Alex Proyas’ fantastical Gods Of Egypt isn’t nearly as bad as a lot of it’s detractors would like you to think it is (though it’s also not nearly as good as it should have been).
One criticism you hear a lot is that the movie is white-washed–and at first glance that may appear a valid complaint–though it doesn’t stand up to closer scrutiny because there’re people of color in the movie.
What’s closer to the truth is that, with the exception of actors like Chadwick Boseman and Elodie Yung, there’re all background players, seemingly to add “color” to a scene.
Pardon the pun.
What’s more problematic than any supposed lack of people of color than main leading roles were filled by white actors who’d been badly cast, like Geoffrey Rush as Ra.

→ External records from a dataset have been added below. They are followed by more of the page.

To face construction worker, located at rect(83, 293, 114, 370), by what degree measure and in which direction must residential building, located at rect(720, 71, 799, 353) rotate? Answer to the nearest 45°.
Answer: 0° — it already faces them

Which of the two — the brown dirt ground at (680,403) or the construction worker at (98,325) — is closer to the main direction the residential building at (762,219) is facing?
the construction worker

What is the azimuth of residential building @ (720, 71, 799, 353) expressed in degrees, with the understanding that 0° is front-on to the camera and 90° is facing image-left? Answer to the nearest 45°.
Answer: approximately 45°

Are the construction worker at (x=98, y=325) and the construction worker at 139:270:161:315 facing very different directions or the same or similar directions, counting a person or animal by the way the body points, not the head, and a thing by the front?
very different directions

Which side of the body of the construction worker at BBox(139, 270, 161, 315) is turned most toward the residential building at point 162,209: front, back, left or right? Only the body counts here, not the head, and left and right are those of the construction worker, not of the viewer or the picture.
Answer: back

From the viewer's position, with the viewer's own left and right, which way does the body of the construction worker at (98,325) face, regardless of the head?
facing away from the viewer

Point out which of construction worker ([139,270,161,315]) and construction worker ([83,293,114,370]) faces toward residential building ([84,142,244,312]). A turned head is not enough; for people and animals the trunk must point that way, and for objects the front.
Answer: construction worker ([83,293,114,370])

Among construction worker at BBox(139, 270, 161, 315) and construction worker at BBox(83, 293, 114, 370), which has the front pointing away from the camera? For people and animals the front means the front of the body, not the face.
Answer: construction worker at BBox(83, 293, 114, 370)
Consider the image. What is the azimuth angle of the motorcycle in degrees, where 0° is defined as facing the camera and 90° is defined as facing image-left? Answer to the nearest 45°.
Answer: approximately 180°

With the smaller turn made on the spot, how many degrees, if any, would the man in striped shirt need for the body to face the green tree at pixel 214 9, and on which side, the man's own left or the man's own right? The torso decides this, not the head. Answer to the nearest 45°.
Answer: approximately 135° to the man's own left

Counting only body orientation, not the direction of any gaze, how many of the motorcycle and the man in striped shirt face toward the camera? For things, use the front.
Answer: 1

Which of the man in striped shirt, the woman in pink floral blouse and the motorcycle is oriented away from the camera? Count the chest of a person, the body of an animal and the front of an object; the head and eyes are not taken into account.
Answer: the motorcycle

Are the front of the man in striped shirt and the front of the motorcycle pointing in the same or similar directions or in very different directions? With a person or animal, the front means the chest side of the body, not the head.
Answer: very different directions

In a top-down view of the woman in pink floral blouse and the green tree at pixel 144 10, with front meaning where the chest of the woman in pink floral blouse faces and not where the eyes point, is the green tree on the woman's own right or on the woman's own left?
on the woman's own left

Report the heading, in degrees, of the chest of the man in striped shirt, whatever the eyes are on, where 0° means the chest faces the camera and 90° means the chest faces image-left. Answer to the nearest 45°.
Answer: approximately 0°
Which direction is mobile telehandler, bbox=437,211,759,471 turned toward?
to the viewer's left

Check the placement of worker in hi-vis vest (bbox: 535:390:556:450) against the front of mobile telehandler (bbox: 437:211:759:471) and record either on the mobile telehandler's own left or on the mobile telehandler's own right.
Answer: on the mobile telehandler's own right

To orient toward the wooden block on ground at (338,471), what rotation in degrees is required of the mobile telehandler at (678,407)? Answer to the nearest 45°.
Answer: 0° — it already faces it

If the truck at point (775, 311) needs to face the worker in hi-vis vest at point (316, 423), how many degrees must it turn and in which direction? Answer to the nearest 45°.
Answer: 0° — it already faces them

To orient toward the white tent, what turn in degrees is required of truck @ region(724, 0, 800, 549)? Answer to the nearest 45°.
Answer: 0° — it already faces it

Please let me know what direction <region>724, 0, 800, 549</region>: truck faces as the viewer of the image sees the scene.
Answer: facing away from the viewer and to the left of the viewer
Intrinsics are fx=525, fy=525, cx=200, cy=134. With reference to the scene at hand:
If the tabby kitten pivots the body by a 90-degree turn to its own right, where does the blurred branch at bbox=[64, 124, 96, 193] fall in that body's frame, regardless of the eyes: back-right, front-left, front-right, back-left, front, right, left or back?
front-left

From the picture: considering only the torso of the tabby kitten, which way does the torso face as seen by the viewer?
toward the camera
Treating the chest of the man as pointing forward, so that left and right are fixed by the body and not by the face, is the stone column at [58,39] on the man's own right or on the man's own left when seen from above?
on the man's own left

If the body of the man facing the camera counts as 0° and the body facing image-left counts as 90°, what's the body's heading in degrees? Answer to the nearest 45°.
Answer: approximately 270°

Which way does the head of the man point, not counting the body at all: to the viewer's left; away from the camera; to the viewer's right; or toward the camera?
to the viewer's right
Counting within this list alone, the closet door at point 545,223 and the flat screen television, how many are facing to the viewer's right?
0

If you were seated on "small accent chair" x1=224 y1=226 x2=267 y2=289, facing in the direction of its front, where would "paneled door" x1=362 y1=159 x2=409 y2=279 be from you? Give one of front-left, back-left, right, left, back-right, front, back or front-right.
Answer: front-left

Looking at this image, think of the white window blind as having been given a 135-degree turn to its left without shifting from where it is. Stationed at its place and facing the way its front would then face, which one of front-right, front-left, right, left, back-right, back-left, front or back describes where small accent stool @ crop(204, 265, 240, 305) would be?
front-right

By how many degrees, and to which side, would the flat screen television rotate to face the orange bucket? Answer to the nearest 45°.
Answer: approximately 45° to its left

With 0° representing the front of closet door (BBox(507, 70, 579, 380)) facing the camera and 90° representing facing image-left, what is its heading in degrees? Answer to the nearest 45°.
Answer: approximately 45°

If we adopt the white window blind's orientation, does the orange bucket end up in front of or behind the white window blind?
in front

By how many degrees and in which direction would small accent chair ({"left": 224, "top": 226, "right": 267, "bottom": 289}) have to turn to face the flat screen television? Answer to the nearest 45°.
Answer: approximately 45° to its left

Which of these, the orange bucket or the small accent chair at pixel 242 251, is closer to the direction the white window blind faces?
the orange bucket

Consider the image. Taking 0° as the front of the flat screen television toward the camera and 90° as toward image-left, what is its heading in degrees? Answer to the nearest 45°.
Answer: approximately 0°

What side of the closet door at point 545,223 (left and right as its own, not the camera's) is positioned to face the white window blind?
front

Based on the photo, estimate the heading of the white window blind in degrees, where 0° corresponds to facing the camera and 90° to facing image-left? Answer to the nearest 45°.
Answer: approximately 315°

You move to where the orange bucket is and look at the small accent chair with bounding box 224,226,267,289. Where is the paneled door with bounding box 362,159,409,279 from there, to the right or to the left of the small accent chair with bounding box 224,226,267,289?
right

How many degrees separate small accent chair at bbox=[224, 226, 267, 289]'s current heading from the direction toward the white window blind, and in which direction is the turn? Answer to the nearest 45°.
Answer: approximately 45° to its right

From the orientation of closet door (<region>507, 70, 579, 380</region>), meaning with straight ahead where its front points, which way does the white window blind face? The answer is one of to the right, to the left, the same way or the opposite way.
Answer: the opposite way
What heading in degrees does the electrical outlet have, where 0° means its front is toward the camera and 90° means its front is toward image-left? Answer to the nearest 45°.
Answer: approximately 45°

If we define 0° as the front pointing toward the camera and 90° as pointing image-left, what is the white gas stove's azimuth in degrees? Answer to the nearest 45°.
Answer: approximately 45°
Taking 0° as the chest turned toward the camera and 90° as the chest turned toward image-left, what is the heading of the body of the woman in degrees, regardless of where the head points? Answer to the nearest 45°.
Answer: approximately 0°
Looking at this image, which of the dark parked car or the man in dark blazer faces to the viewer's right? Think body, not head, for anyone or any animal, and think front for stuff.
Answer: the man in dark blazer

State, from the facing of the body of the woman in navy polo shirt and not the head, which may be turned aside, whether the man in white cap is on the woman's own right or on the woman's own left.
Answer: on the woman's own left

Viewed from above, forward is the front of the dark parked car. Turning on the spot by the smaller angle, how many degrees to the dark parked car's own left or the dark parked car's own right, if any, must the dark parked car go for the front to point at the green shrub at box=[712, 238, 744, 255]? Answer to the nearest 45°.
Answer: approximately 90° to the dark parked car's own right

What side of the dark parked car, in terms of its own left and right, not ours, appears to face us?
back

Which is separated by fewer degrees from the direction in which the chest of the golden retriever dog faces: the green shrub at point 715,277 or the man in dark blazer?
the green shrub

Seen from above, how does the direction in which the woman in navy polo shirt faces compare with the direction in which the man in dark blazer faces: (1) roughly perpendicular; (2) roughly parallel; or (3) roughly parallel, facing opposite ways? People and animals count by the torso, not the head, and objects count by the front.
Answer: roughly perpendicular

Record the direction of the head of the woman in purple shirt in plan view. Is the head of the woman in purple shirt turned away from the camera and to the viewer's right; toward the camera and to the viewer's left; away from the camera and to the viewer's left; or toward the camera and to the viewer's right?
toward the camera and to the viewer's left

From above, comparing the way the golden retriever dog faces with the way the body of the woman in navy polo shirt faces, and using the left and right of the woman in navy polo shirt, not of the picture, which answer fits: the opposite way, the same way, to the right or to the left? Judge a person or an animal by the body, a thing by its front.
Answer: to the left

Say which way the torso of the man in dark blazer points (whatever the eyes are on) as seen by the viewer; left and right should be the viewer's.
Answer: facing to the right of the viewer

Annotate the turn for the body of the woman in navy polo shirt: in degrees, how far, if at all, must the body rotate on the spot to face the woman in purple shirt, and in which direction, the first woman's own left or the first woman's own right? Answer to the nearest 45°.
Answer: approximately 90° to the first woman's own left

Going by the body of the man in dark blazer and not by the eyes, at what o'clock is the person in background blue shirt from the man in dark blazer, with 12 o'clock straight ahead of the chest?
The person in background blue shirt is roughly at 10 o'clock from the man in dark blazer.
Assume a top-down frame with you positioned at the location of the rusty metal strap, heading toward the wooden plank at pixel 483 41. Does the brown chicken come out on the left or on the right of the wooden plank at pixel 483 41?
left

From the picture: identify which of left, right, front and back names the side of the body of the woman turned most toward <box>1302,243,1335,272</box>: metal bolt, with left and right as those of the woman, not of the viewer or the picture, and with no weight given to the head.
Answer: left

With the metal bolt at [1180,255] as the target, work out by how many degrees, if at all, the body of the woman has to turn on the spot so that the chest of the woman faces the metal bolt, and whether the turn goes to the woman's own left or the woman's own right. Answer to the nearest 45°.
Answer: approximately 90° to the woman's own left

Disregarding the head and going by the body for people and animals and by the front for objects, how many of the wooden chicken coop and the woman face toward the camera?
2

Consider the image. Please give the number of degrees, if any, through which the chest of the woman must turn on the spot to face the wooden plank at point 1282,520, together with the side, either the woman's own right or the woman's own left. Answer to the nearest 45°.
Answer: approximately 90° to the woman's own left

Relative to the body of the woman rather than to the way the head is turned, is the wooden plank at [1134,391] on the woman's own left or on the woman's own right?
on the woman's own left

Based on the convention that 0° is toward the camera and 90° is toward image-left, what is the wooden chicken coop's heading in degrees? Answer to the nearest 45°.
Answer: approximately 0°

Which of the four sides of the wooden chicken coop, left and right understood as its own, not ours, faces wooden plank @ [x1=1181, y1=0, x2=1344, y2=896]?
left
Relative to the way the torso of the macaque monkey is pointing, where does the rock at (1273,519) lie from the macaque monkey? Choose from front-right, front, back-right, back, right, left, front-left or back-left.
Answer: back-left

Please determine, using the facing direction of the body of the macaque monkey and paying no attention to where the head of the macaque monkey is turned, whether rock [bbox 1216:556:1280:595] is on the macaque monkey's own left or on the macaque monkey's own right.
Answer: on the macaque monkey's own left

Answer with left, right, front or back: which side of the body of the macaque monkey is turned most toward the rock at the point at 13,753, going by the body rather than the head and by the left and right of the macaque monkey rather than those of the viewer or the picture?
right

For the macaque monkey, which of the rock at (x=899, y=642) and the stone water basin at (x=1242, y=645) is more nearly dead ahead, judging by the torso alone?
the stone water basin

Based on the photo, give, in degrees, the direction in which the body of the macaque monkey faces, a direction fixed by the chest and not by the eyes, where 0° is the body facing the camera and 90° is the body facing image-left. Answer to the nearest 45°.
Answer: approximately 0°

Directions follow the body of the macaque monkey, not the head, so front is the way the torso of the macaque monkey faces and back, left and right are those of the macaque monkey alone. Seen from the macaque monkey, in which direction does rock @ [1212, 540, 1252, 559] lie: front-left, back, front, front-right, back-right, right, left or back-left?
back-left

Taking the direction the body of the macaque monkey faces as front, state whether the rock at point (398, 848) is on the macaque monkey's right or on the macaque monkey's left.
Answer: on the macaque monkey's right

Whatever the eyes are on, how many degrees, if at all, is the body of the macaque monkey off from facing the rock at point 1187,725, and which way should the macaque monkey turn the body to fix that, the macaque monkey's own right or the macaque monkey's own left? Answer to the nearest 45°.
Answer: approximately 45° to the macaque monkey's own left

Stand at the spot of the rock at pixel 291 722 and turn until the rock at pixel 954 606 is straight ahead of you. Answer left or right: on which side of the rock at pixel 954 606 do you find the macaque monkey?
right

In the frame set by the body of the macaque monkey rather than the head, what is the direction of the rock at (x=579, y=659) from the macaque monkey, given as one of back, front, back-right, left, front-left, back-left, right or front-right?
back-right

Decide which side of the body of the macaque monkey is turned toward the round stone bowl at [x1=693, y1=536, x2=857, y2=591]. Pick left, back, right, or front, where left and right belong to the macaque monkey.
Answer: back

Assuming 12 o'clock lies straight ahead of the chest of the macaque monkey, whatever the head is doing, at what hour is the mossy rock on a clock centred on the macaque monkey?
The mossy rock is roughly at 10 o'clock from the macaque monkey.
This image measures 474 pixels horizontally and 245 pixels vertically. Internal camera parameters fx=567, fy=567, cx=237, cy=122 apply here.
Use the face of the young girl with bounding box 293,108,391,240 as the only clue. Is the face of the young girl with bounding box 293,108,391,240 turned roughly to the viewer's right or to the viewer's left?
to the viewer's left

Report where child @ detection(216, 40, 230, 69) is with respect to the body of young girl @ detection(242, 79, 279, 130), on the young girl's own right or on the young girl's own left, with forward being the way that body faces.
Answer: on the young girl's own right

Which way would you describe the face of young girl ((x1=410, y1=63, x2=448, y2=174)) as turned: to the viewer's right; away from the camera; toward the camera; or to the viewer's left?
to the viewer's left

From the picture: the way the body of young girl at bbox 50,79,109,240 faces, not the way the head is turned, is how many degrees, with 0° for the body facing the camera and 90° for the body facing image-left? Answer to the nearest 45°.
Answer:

Rush is a great actor and it’s less a question of his ability than he just wasn’t a great choice for the role. Rush’s performance is too upper-crusty British–I’m aware he’s Australian–to appear anything but unintentionally comical.
Then there’s Set–played by Gerard Butler–who plays the role too obviously and brutishly, without a trace of nuance, as if working under the CGI’d Egyptian sun wore down any sense of subtlety the actor may have possessed.
(And speaking of the Sun, for a movie that supposedly takes place in Egypt I don’t once recall actually seeing it. Weird).
Then there’s his accent, which after a certain point the actor barely even tried to hide.
And I get we’re talking about a movie about Egyptian gods, but I’m comfortable assuming that if they were to exist they wouldn’t have Scottish accents.
It feels that Proyas was given free rein to do what he wanted, and while that can sometimes result in a sublime work, it can also end give you something like Gods Of Egypt.
As I mentioned earlier, it’s not that it’s a bad film, it’s just chock full of really odd decisions, like an over reliance of sometimes wonky special effects to even odder choices in casting though sometimes you can see what Proyas was trying to do and realize that there’s a really amazing movie trying to get out of Gods Of Egypt, and sure it for the most part fails to do so, though the effort is in and of itself is worth watching and on some levels, admiring.